During his more than 30 years of professional involvement in handling nuclear materials, Winsor stubbornly refused to change his habits. He considered the used fuel pool at the Morris, IL recycling plant to be his personal “warm swimming hole”, he gave talks during which he licked uranium dioxide off of the palm of his hand and he once filled a two liter bottle from a used fuel pool and kept that water on his office desk for a daily drink.

If you pay close attention, you should come away with the impression that Winsor was not foolhardy; he was well aware of the real behavior of the materials that he measured. In Winsor’s opinion, imposition of unreasonably tight rules associated with radiation protection has been a cost-increasing strategy akin to the “feather bedding” practices of railroad engineers.

Winsor passed away a few years ago.
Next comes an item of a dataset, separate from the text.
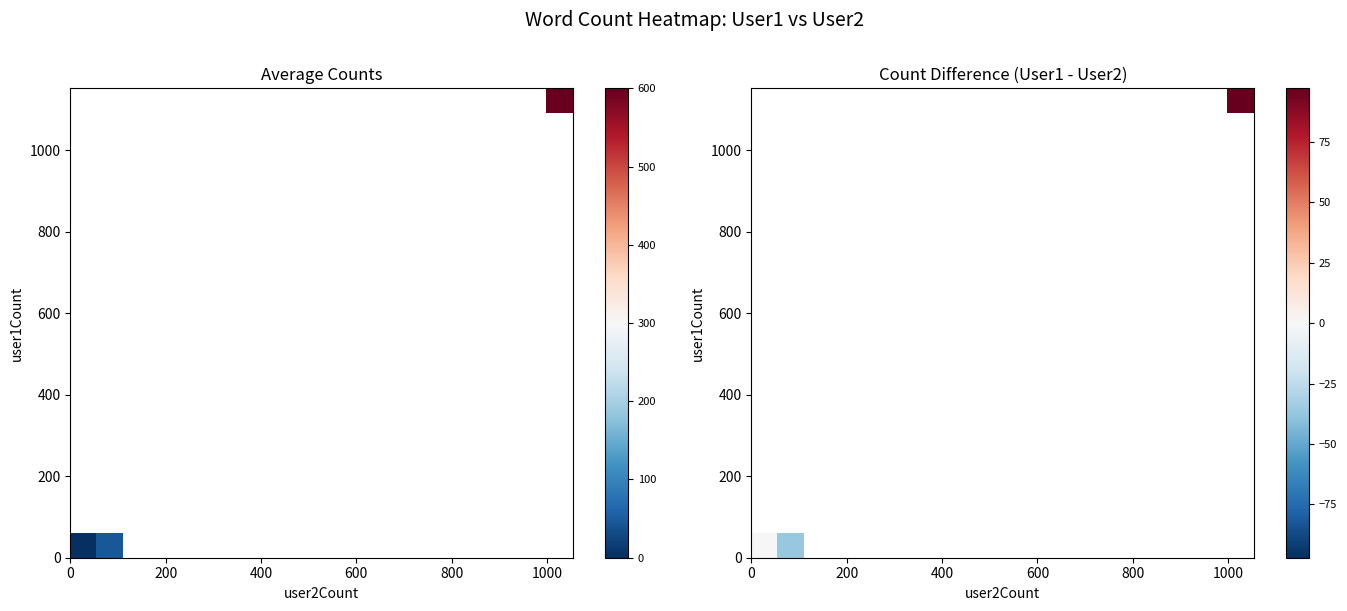

What is the smallest value displayed?

-37.0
He was in his 80s and his death was apparently from the normal kinds of natural causes that afflict people of a certain age.

Throughout Winsor’s talk, he points out the physical value of the irradiated material that some people insist on calling high level waste. He asks the final important questions – “Who owns the plutonium?” and “How much is it worth?” He recognizes that using it beneficially threatens a number of powerful interests.